Monday, February 24, 2014

The Complexities of the Water-Energy Nexus

The Heard on the Street Column of The Wall Street Journal last Wednesday illustrated the challenges of managing both the water and energy sectors during periods of interconnected system stress (California Power Market Gets Freeze-Dried).

Problems in the water-energy nexus are enormously complex.  The continuing drought in California highlights the challenges and interconnections between water and energy.  The Wall Street Journal highlighted this in a recent article.
“More than half of California is classified as being in a state of extreme drought, according to the U.S. Department of Agriculture.  Recent storms have brought some snow to parched slopes – including Tahoe’s – but they come very late: California’s snowpack is just 10% of normal levels, according to Citigroup.  The problem extends up the coast, with the Northwest River Forecast Center earlier this month reporting lower-than-normal precipitation in the region this season.

This matters because almost half of U.S. hydroelectric lies in California, Washington, Oregon, Idaho and Montana.  California, the country’s second-largest electricity market after Texas, got 17% of its power this way in the decade ending 2012.
So if rivers are low, the state has a problem – even more so when other sources of energy are stressed as well.”

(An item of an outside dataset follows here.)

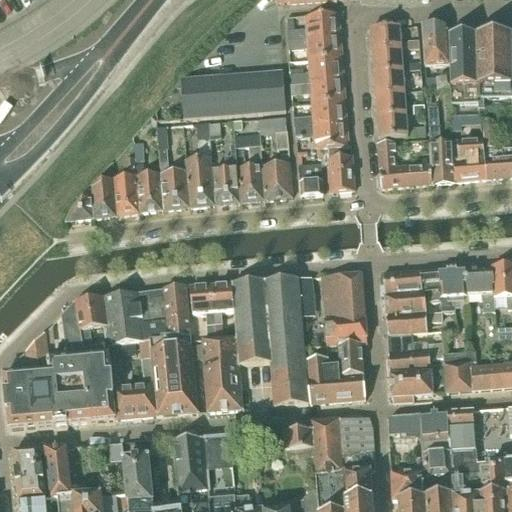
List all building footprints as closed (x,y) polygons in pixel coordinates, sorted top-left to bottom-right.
[(337,2),(367,0),(275,0),(276,7),(290,6),(290,9),(337,5),(337,2)] [(288,34),(288,42),(340,39),(338,17),(307,19),(308,32),(288,34)] [(425,71),(450,69),(449,37),(449,30),(422,28),(425,71)] [(371,32),(373,54),(401,52),(400,30),(371,32)] [(476,37),(477,66),(511,63),(511,36),(476,37)] [(480,112),(477,66),(476,37),(449,37),(450,69),(451,81),(426,83),(426,96),(451,94),(452,109),(478,107),(478,112),(480,112)] [(340,39),(288,42),(289,53),(309,51),(309,63),(341,61),(340,39)] [(408,43),(409,52),(421,51),(421,42),(408,43)] [(373,54),(375,76),(403,74),(401,52),(373,54)] [(290,87),(343,83),(341,61),(309,63),(310,76),(290,78),(290,87)] [(511,63),(477,66),(480,112),(511,110),(511,78),(511,67),(511,63)] [(421,73),(421,66),(406,67),(406,74),(421,73)] [(181,82),(184,122),(285,115),(282,74),(181,82)] [(375,76),(376,98),(404,96),(403,74),(375,76)] [(312,107),(345,105),(343,83),(290,87),(291,99),(311,98),(312,107)] [(411,83),(412,95),(424,95),(423,83),(411,83)] [(376,98),(378,120),(406,118),(404,96),(376,98)] [(313,129),(346,127),(345,105),(312,107),(313,129)] [(424,108),(413,109),(414,117),(424,117),(424,108)] [(428,110),(431,146),(432,168),(433,188),(455,185),(454,162),(453,145),(440,146),(438,110),(428,110)] [(406,118),(378,120),(380,142),(408,140),(406,118)] [(285,121),(258,124),(260,139),(276,138),(277,154),(288,153),(285,121)] [(234,124),(235,134),(244,133),(243,123),(234,124)] [(481,124),(483,143),(483,154),(495,153),(493,123),(481,124)] [(197,128),(198,142),(200,162),(186,163),(187,175),(190,212),(215,209),(213,174),(210,141),(221,141),(220,126),(197,128)] [(322,170),(330,170),(329,151),(341,151),(341,150),(348,150),(346,127),(313,129),(315,152),(321,152),(322,170)] [(408,134),(408,140),(426,139),(426,130),(413,131),(413,134),(408,134)] [(190,212),(187,175),(170,176),(168,154),(169,154),(167,131),(157,131),(161,177),(163,214),(190,212)] [(235,140),(236,148),(236,152),(249,151),(251,171),(237,172),(240,206),(265,204),(262,169),(259,138),(235,140)] [(483,154),(483,143),(458,144),(459,162),(454,162),(455,185),(484,183),(483,163),(500,162),(500,153),(495,154),(495,153),(483,154)] [(382,192),(433,188),(432,168),(398,170),(398,157),(402,157),(401,145),(379,146),(379,157),(382,192)] [(142,146),(134,147),(136,165),(143,165),(142,146)] [(236,152),(236,148),(231,148),(232,160),(225,160),(227,173),(213,174),(215,209),(240,206),(237,172),(236,152)] [(329,151),(330,170),(332,197),(354,195),(352,161),(342,161),(341,151),(329,151)] [(484,183),(511,180),(511,152),(500,153),(500,162),(483,163),(484,183)] [(283,168),(262,169),(265,204),(293,201),(289,157),(282,158),(283,168)] [(140,217),(136,166),(135,162),(125,163),(127,181),(113,182),(116,219),(140,217)] [(163,214),(161,177),(143,179),(142,165),(136,166),(140,217),(163,214)] [(301,201),(323,199),(321,170),(310,171),(299,171),(301,201)] [(116,219),(113,182),(94,184),(90,189),(93,221),(116,219)] [(66,224),(93,221),(90,189),(79,202),(73,209),(66,223),(66,224)] [(511,268),(492,269),(495,312),(508,312),(508,314),(511,313),(511,268)] [(495,316),(495,312),(492,269),(465,271),(467,299),(469,299),(483,299),(484,317),(495,316)] [(465,271),(439,273),(439,284),(440,295),(441,306),(442,315),(443,316),(456,315),(456,312),(449,306),(463,305),(464,311),(469,311),(469,299),(467,299),(465,271)] [(439,284),(439,273),(384,277),(385,288),(380,289),(381,300),(386,299),(422,296),(440,295),(439,284)] [(325,323),(365,320),(361,278),(322,281),(325,323)] [(300,283),(301,300),(313,299),(311,282),(300,283)] [(301,300),(300,283),(265,285),(271,367),(275,411),(310,408),(307,364),(305,364),(300,300),(301,300)] [(239,370),(271,367),(265,285),(212,289),(215,329),(223,328),(222,317),(235,316),(239,370)] [(208,329),(215,329),(212,289),(190,290),(193,319),(207,318),(208,329)] [(165,325),(189,321),(186,291),(161,294),(165,325)] [(165,325),(161,294),(103,301),(108,332),(111,349),(135,347),(150,346),(168,344),(165,325)] [(387,319),(426,316),(425,307),(441,306),(440,295),(422,296),(386,299),(387,319)] [(103,301),(76,305),(84,361),(94,360),(90,335),(108,332),(103,301)] [(9,433),(116,423),(113,390),(109,357),(94,360),(84,361),(76,305),(75,305),(62,319),(68,362),(49,364),(47,348),(45,336),(26,356),(3,380),(9,433)] [(428,338),(428,337),(427,328),(443,327),(443,316),(442,315),(426,317),(426,316),(387,319),(388,341),(412,339),(428,338)] [(367,347),(365,320),(325,323),(328,350),(337,349),(362,347),(367,347)] [(198,417),(189,321),(165,325),(168,344),(150,346),(158,419),(198,417)] [(224,338),(223,328),(208,330),(209,339),(224,338)] [(54,329),(45,336),(47,348),(56,347),(54,329)] [(511,343),(511,331),(496,333),(497,345),(511,343)] [(391,378),(431,376),(430,362),(433,362),(433,363),(444,362),(444,358),(443,348),(428,349),(428,345),(413,347),(412,339),(388,341),(391,378)] [(202,344),(208,417),(242,414),(236,341),(202,344)] [(113,390),(116,423),(158,419),(150,346),(135,347),(136,356),(141,356),(145,387),(113,390)] [(337,349),(339,369),(340,381),(364,378),(362,347),(337,349)] [(472,371),(472,367),(471,356),(457,357),(459,396),(474,395),(472,371)] [(444,362),(444,369),(446,397),(459,396),(457,357),(444,358),(444,362)] [(307,364),(310,408),(366,403),(364,378),(340,381),(339,369),(330,370),(329,362),(307,364)] [(511,367),(499,369),(501,392),(511,391),(511,367)] [(499,369),(485,370),(487,393),(501,392),(499,369)] [(485,370),(472,371),(474,395),(487,393),(485,370)] [(272,391),(270,372),(260,372),(262,392),(272,391)] [(432,398),(431,376),(391,378),(392,401),(393,401),(393,406),(414,405),(413,399),(432,398)] [(473,414),(448,416),(453,504),(453,511),(480,511),(478,468),(475,439),(473,414)] [(426,511),(453,511),(453,504),(448,416),(421,418),(423,457),(423,462),(425,481),(444,480),(445,499),(426,500),(426,511)] [(411,435),(421,435),(421,420),(411,420),(411,435)] [(316,495),(317,511),(372,511),(371,481),(376,480),(373,433),(369,422),(339,424),(312,426),(311,434),(313,463),(316,495)] [(282,432),(255,435),(256,447),(258,459),(284,457),(282,432)] [(313,463),(311,434),(284,438),(287,465),(313,463)] [(255,435),(230,438),(231,450),(256,447),(255,435)] [(203,442),(205,473),(232,470),(229,439),(203,442)] [(179,496),(188,496),(207,494),(205,473),(203,442),(174,444),(175,460),(179,496)] [(76,451),(46,454),(51,504),(59,504),(73,502),(71,493),(70,473),(77,472),(76,451)] [(13,456),(19,506),(46,504),(40,454),(13,456)] [(180,511),(179,496),(175,460),(123,464),(127,511),(180,511)] [(399,511),(426,511),(426,500),(425,481),(423,462),(414,462),(415,477),(392,478),(393,504),(399,504),(399,511)] [(506,511),(511,511),(511,464),(503,465),(506,511)] [(506,511),(503,465),(490,466),(490,467),(478,468),(480,511),(506,511)] [(103,511),(102,497),(83,499),(82,492),(71,493),(73,502),(73,511),(103,511)] [(304,501),(304,505),(292,506),(292,511),(317,511),(316,495),(310,496),(304,501)] [(188,496),(179,496),(180,511),(192,511),(193,510),(189,510),(188,496)] [(263,511),(262,499),(256,500),(257,511),(250,511),(250,499),(235,501),(236,511),(263,511)] [(73,511),(73,502),(59,504),(59,511),(73,511)]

Extreme winter weather and constraints in the water-energy nexus forced natural gas prices entering California up to $15 a million BTUs in late January from $4.19 at the end of 2013.  From the Wall Street Journal article:
“Adding to this is the fierce cold and snow battering New York a host of other places across the U.S.  Natural-gas-fired power plants make up more than 60% of California’s capacity, so these take the strain when the rivers run dry.  The problem is when the rest of the country needs gas for heat, supplies can be constrained.”